Data transfer rate per second in audio or video — 320 kbps is streaming standard, 1411 kbps uncompressed CD audio. Higher = better quality, larger files.
On set or in the post-production workflow, you constantly encounter this metric without always naming it. Bits Per Second (bps, or with prefixes: kbps for kilobits, Mbps for megabits) describes how much digital information flows through your audio track per unit of time. The higher this value, the more data your audio files transport — and thus usually better sound quality and larger files.
In practice, you distinguish between constant (CBR) and variable (VBR) bitrates.
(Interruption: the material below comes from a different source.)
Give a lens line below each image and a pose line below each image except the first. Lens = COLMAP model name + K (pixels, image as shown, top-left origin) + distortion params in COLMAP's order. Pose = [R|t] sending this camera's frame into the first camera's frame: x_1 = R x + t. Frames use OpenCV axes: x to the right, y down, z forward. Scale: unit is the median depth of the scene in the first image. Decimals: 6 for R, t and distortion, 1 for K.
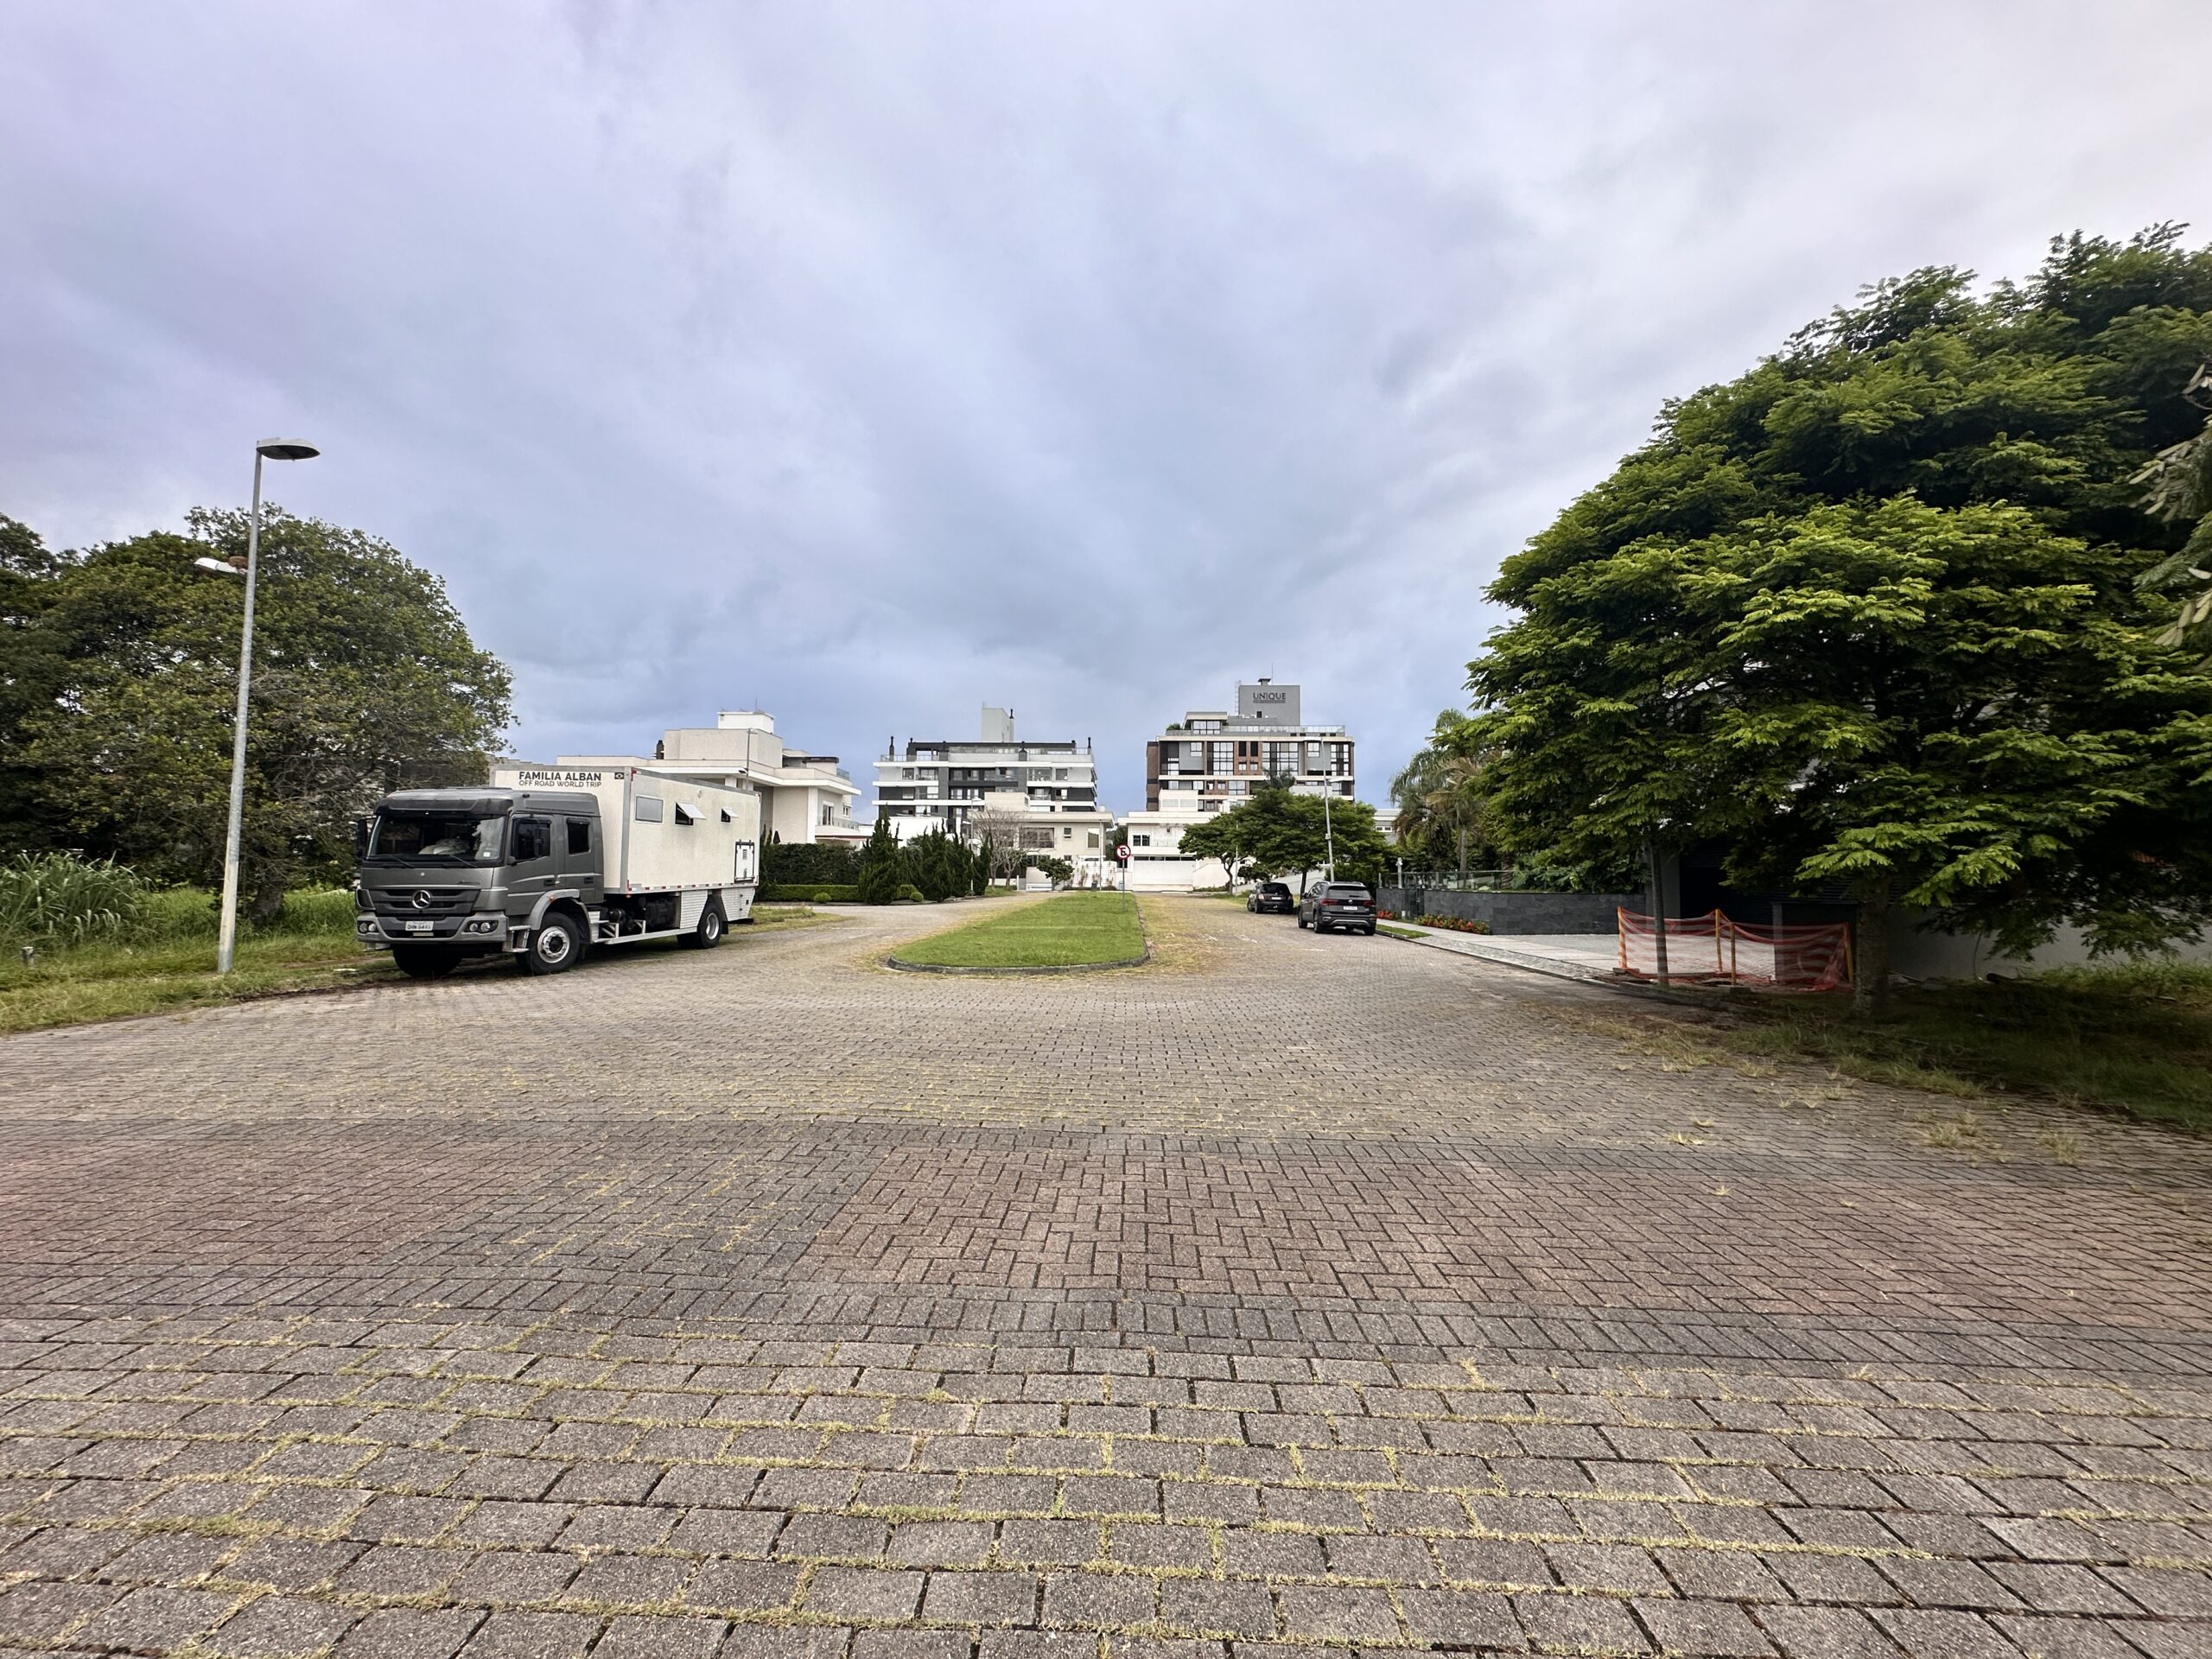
lens RADIAL K [[848.6, 0, 1106.0], [0, 848.6, 829.5], [0, 0, 1]] dist [-0.016574, 0.000145]
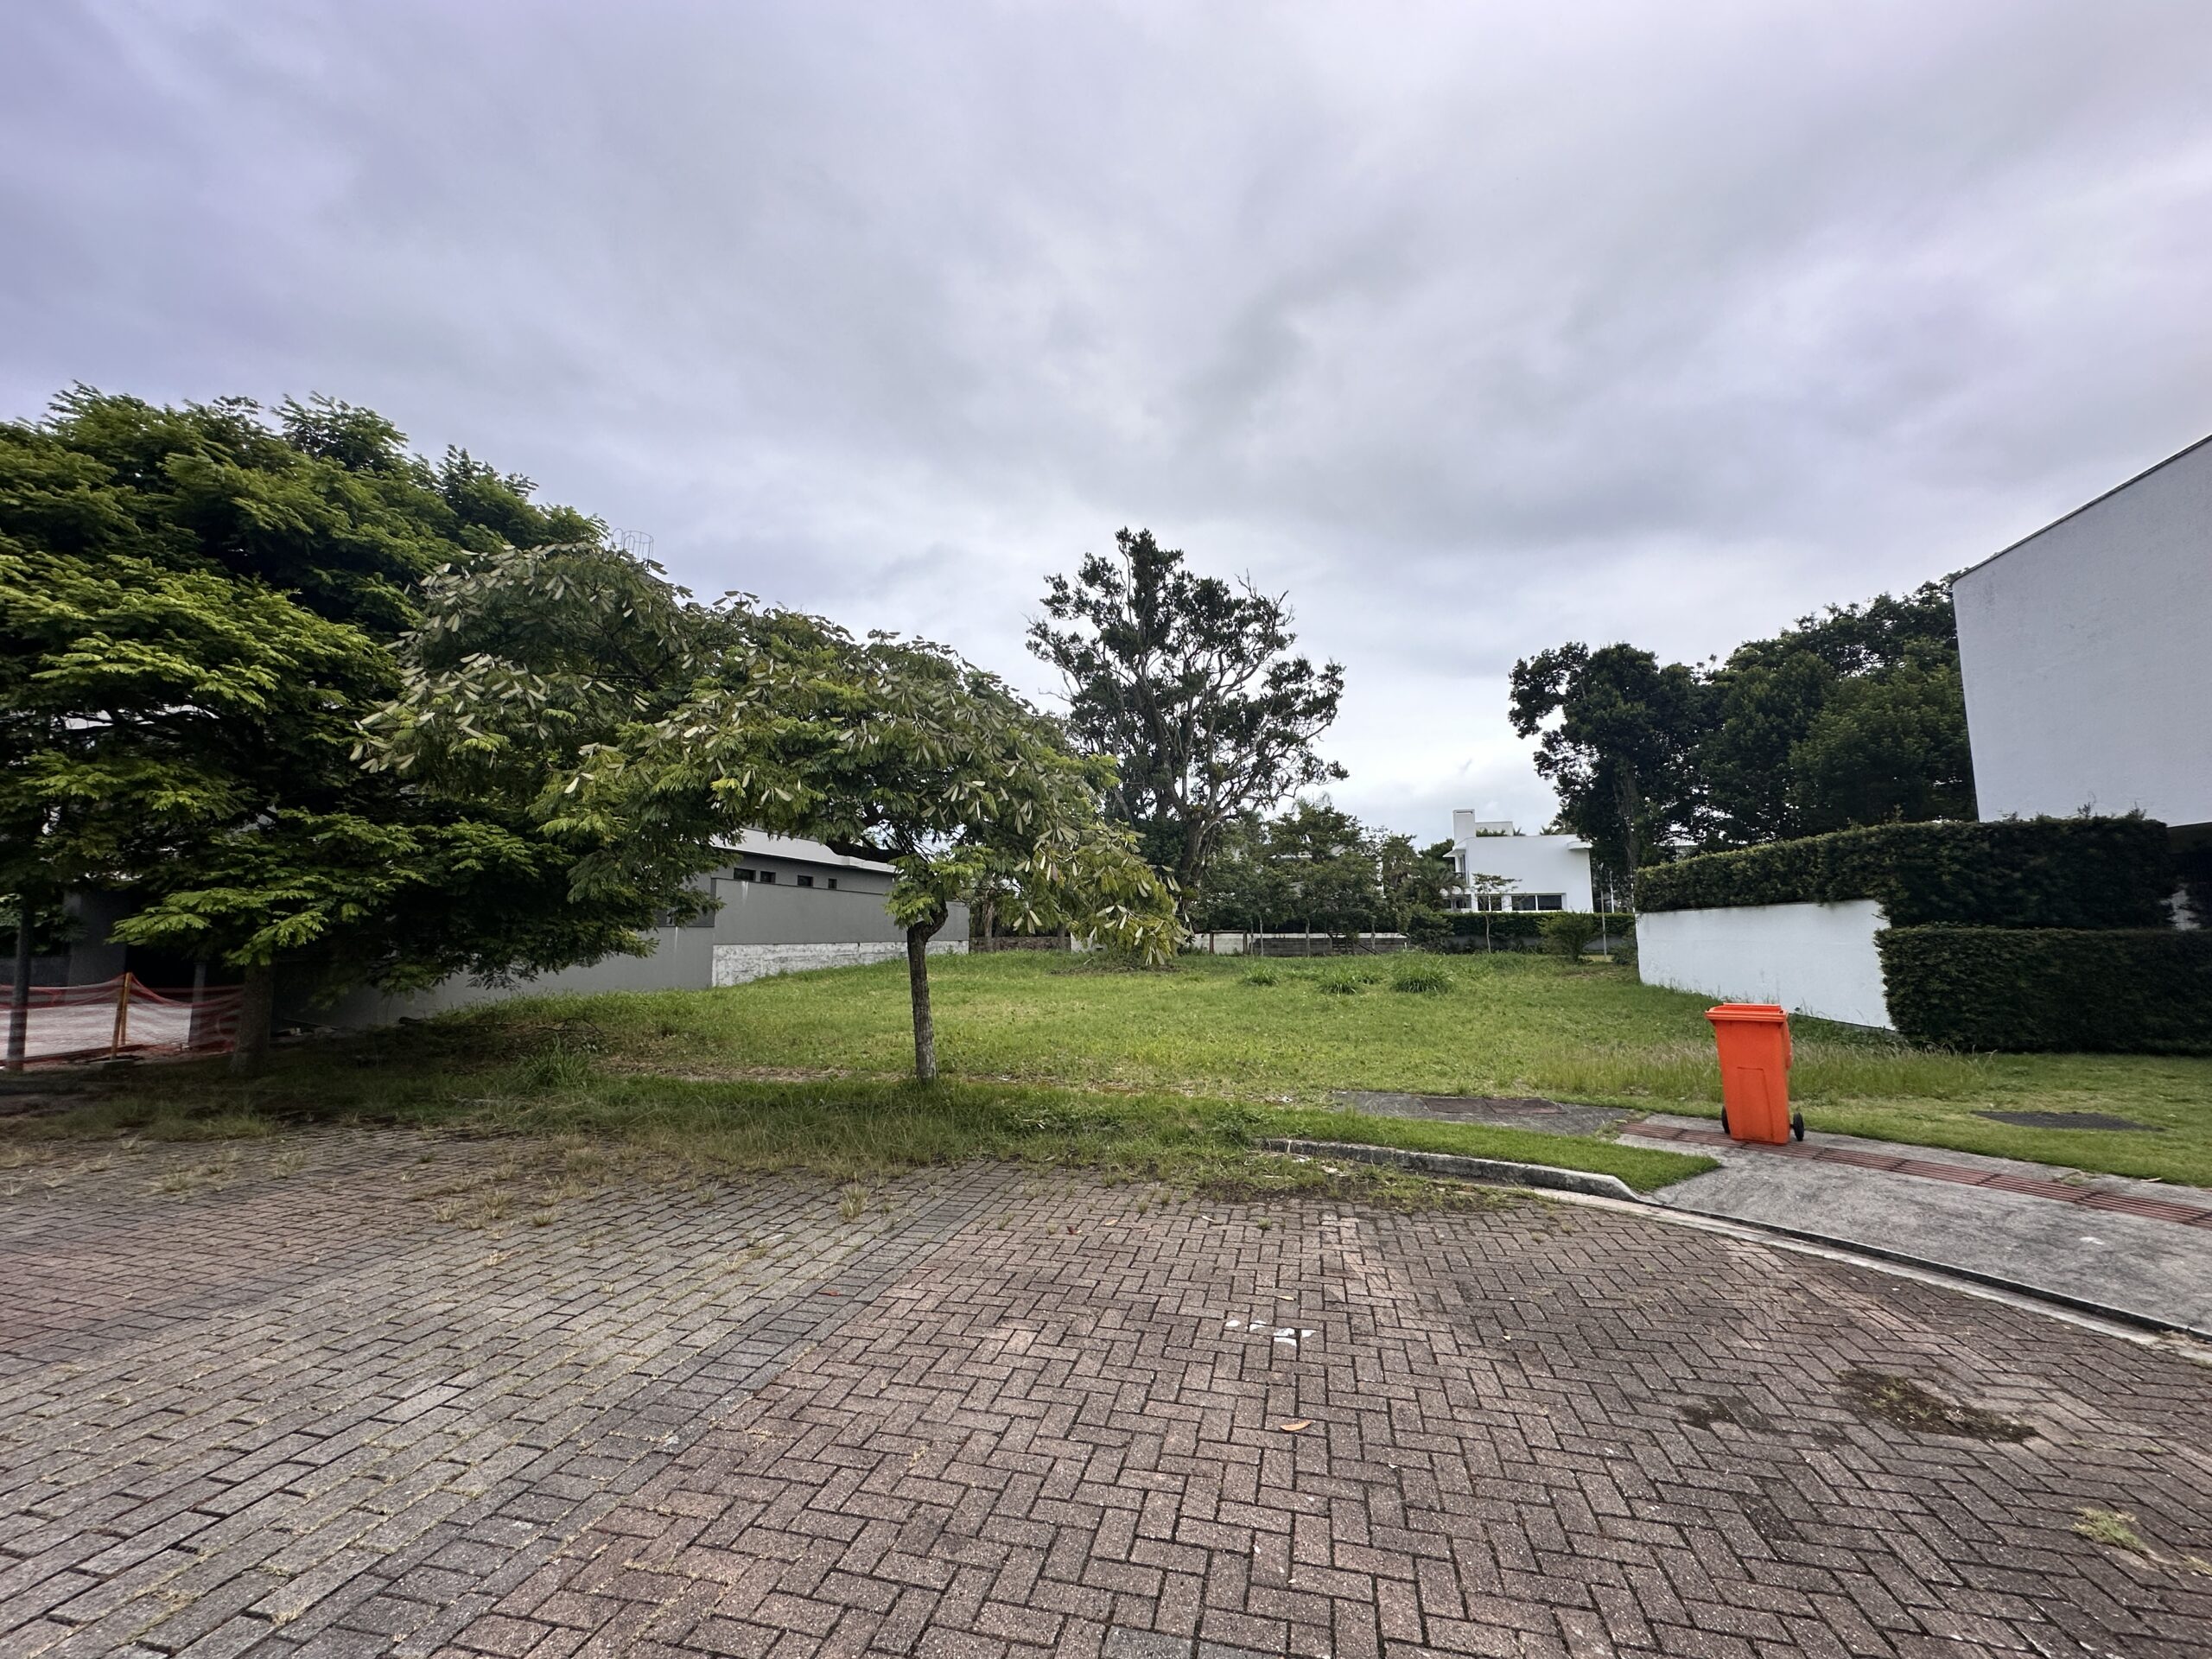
lens RADIAL K [[848.6, 0, 1106.0], [0, 848.6, 829.5], [0, 0, 1]] dist [-0.016574, 0.000145]
pose [[0.194578, 0.106302, 0.975110, 0.124453], [-0.048083, 0.993949, -0.098761, -0.030642], [-0.979708, -0.027670, 0.198512, -0.293317]]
CBR provides you with a stable, predictable file size; VBR intelligently adjusts the amount of data: quiet passages require fewer bits, loud or complex sections get more. When mastering for different output formats, you make conscious choices: streaming platforms often only accept 128–320 kbps because end-users have limited bandwidth. In cinema or for Blu-ray, you work with 384–448 kbps and upwards, sometimes also with uncompressed PCM at 1411 kbps (which is the CD standard format). For your own working files in the editing suite? 48 kHz, 24 bit, uncompressed — that's around 2304 kbps. Don't skimp on bitrate here.
The most common mistake: underestimating file compatibility. A streaming provider that requires 320 kbps MP3 will accept your 192 kbps export file, but the client will notice it when listening. Conversely, you waste storage space if you export at 512 kbps for a YouTube video — YouTube will compress it downwards according to its own rules anyway. Modern codecs like AAC or Opus deliver better results at lower bitrates than older MP3 algorithms, but the industry remains sluggish with format changes. Bitrate settings play no role on the mixing console or in your DAW — you work in floating-point precision. You only have to commit when bouncing or exporting.
Practical tip: Always save your masters in two versions. One uncompressed or losslessly compressed (FLAC, WAV) for archives and potential future use. A second one, already downscaled to the target format (with the required kbps), for immediate delivery. This way, you avoid double encoding quality losses and have peace of mind.